Records provided below:

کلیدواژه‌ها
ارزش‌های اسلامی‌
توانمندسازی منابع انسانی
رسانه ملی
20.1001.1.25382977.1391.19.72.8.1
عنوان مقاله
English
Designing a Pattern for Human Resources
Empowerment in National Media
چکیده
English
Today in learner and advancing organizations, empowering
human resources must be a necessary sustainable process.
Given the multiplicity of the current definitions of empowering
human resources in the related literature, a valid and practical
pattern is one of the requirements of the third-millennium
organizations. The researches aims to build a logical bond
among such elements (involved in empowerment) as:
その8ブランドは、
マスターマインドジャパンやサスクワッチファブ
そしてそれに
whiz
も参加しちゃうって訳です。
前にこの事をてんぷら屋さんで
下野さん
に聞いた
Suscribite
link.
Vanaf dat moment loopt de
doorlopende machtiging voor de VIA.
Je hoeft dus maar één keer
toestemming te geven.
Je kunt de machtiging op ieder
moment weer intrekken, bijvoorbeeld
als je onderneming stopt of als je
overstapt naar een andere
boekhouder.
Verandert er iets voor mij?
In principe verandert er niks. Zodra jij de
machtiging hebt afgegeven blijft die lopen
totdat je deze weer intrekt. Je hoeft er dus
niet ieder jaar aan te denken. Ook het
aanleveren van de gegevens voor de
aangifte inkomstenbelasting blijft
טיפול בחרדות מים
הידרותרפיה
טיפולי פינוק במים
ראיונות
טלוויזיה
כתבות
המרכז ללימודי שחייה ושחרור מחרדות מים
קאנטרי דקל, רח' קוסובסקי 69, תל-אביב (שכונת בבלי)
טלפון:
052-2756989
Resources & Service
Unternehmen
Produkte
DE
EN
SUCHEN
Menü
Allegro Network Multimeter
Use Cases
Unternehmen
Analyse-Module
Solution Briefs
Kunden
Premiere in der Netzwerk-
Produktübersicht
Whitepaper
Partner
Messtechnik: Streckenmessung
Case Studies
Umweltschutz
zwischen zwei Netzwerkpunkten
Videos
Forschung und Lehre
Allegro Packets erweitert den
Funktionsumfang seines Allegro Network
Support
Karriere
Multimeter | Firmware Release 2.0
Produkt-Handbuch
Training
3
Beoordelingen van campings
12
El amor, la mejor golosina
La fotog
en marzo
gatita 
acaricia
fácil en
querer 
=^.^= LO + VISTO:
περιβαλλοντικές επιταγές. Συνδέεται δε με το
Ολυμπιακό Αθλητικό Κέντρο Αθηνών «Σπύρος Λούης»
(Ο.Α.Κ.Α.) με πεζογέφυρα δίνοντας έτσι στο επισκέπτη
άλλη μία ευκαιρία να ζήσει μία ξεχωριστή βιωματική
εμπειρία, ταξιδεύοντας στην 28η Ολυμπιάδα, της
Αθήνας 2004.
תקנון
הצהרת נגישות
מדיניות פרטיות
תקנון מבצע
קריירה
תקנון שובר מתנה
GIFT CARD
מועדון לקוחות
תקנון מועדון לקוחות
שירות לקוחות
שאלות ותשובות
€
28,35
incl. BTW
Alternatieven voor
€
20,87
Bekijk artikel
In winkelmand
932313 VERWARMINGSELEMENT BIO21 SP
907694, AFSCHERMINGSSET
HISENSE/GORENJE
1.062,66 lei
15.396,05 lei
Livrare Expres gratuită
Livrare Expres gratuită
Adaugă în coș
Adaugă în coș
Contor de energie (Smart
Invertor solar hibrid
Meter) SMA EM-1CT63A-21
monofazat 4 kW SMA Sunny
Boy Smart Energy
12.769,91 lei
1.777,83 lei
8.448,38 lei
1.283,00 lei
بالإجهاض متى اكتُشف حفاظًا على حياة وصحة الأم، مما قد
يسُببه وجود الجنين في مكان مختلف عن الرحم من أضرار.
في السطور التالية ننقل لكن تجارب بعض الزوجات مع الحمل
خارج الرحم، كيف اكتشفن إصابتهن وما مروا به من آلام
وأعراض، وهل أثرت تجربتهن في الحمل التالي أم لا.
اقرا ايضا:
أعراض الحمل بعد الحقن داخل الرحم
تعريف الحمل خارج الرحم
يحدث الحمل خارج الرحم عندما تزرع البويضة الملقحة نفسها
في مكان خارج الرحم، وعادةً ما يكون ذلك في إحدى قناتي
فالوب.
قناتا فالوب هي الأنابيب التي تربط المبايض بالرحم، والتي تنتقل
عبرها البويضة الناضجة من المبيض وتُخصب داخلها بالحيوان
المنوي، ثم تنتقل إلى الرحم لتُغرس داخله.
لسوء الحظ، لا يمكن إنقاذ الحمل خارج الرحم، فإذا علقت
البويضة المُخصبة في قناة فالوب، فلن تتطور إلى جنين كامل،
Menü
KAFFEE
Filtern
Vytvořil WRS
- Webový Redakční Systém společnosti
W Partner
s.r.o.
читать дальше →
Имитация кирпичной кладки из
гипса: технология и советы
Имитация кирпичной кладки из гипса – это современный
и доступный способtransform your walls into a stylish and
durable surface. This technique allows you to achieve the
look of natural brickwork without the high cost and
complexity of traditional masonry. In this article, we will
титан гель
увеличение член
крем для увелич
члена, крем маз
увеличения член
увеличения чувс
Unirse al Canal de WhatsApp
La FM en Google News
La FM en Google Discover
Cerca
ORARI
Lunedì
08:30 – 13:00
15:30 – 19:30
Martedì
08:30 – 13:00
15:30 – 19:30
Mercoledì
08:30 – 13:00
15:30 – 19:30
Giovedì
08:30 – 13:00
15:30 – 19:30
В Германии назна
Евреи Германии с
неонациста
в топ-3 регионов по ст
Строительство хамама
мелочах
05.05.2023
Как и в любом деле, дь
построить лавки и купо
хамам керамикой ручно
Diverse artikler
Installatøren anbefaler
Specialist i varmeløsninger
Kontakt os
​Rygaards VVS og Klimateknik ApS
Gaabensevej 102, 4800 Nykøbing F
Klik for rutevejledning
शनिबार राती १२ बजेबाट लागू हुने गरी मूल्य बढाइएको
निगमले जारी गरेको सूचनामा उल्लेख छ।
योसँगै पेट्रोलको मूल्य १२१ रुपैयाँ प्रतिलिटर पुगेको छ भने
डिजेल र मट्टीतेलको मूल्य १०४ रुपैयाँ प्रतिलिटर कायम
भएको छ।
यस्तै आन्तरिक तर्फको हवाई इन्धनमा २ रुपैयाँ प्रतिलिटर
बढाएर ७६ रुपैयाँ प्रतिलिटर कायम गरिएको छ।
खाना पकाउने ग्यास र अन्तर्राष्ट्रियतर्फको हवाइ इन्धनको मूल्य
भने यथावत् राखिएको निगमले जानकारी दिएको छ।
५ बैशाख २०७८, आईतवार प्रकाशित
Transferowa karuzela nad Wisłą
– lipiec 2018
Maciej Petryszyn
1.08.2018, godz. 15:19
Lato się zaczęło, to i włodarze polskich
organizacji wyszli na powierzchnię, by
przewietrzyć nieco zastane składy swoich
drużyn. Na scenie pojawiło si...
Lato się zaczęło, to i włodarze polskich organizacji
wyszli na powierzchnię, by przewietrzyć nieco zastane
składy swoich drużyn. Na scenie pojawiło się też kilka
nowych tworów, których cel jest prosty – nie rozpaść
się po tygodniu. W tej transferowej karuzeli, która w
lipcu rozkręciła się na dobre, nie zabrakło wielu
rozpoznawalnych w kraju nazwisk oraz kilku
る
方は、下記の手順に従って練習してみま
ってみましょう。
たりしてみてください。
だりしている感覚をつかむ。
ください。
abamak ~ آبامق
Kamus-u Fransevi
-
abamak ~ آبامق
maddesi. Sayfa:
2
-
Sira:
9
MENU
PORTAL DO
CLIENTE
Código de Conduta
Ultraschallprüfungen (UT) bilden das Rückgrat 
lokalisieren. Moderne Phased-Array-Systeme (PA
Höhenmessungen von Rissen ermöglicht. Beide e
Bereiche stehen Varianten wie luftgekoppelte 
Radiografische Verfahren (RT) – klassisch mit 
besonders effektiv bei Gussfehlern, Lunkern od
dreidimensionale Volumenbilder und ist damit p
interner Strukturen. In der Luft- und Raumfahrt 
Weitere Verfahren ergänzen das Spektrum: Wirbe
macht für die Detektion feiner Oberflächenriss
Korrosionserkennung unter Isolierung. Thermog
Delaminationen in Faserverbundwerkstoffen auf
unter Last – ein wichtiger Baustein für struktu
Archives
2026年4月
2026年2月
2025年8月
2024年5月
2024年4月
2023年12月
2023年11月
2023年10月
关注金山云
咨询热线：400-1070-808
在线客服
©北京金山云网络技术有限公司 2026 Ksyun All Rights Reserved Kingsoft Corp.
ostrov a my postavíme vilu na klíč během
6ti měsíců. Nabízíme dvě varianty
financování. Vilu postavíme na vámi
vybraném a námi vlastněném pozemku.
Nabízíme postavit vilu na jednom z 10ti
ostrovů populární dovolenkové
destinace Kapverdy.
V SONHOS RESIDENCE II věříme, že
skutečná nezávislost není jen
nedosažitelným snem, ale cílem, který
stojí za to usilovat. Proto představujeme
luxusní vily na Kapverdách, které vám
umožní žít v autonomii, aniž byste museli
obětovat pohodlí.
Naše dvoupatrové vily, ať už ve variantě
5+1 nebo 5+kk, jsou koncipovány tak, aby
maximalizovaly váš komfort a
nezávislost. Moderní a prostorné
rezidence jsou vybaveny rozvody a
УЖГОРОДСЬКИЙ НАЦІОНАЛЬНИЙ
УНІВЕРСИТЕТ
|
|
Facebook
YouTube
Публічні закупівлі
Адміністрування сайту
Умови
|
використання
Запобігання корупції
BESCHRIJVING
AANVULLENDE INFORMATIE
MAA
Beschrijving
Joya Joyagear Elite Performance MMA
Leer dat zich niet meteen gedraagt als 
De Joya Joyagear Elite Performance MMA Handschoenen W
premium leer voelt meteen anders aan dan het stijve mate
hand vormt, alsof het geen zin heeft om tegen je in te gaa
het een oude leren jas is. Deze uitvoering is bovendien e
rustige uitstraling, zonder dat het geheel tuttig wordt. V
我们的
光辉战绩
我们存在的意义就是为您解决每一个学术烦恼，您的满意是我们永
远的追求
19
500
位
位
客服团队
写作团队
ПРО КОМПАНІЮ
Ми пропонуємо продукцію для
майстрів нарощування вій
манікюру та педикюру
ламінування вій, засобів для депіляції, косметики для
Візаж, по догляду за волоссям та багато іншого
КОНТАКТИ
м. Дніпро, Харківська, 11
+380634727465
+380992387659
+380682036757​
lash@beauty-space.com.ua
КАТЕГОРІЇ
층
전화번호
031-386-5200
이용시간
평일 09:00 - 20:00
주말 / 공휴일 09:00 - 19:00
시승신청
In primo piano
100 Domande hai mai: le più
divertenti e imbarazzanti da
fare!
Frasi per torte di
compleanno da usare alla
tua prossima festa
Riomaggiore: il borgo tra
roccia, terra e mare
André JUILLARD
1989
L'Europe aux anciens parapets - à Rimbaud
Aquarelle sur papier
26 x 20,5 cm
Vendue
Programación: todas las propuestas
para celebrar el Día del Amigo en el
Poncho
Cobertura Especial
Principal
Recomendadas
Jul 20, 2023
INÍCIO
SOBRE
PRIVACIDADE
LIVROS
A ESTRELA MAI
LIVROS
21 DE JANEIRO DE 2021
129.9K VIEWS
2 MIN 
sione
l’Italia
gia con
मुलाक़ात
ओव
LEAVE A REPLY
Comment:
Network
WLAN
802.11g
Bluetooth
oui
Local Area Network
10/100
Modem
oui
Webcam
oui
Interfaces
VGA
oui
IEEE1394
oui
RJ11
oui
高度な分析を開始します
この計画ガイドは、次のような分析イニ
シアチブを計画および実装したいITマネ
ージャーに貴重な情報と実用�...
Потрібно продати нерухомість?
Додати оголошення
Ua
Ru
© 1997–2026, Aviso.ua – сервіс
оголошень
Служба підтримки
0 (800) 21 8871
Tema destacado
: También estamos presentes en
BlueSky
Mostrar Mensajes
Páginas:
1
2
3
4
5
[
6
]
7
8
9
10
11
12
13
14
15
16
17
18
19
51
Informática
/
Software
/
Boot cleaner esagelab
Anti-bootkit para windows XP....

End of Records provided.

## Task to complete
The output should be exactly the lines above from the line containing "Bekijk artikel" to the line containing "durable surface. This", inclusive, with no other lines.

## Exercise response
Bekijk artikel
In winkelmand
932313 VERWARMINGSELEMENT BIO21 SP
907694, AFSCHERMINGSSET
HISENSE/GORENJE
1.062,66 lei
15.396,05 lei
Livrare Expres gratuită
Livrare Expres gratuită
Adaugă în coș
Adaugă în coș
Contor de energie (Smart
Invertor solar hibrid
Meter) SMA EM-1CT63A-21
monofazat 4 kW SMA Sunny
Boy Smart Energy
12.769,91 lei
1.777,83 lei
8.448,38 lei
1.283,00 lei
بالإجهاض متى اكتُشف حفاظًا على حياة وصحة الأم، مما قد
يسُببه وجود الجنين في مكان مختلف عن الرحم من أضرار.
في السطور التالية ننقل لكن تجارب بعض الزوجات مع الحمل
خارج الرحم، كيف اكتشفن إصابتهن وما مروا به من آلام
وأعراض، وهل أثرت تجربتهن في الحمل التالي أم لا.
اقرا ايضا:
أعراض الحمل بعد الحقن داخل الرحم
تعريف الحمل خارج الرحم
يحدث الحمل خارج الرحم عندما تزرع البويضة الملقحة نفسها
في مكان خارج الرحم، وعادةً ما يكون ذلك في إحدى قناتي
فالوب.
قناتا فالوب هي الأنابيب التي تربط المبايض بالرحم، والتي تنتقل
عبرها البويضة الناضجة من المبيض وتُخصب داخلها بالحيوان
المنوي، ثم تنتقل إلى الرحم لتُغرس داخله.
لسوء الحظ، لا يمكن إنقاذ الحمل خارج الرحم، فإذا علقت
البويضة المُخصبة في قناة فالوب، فلن تتطور إلى جنين كامل،
Menü
KAFFEE
Filtern
Vytvořil WRS
- Webový Redakční Systém společnosti
W Partner
s.r.o.
читать дальше →
Имитация кирпичной кладки из
гипса: технология и советы
Имитация кирпичной кладки из гипса – это современный
и доступный способtransform your walls into a stylish and
durable surface. This technique allows you to achieve the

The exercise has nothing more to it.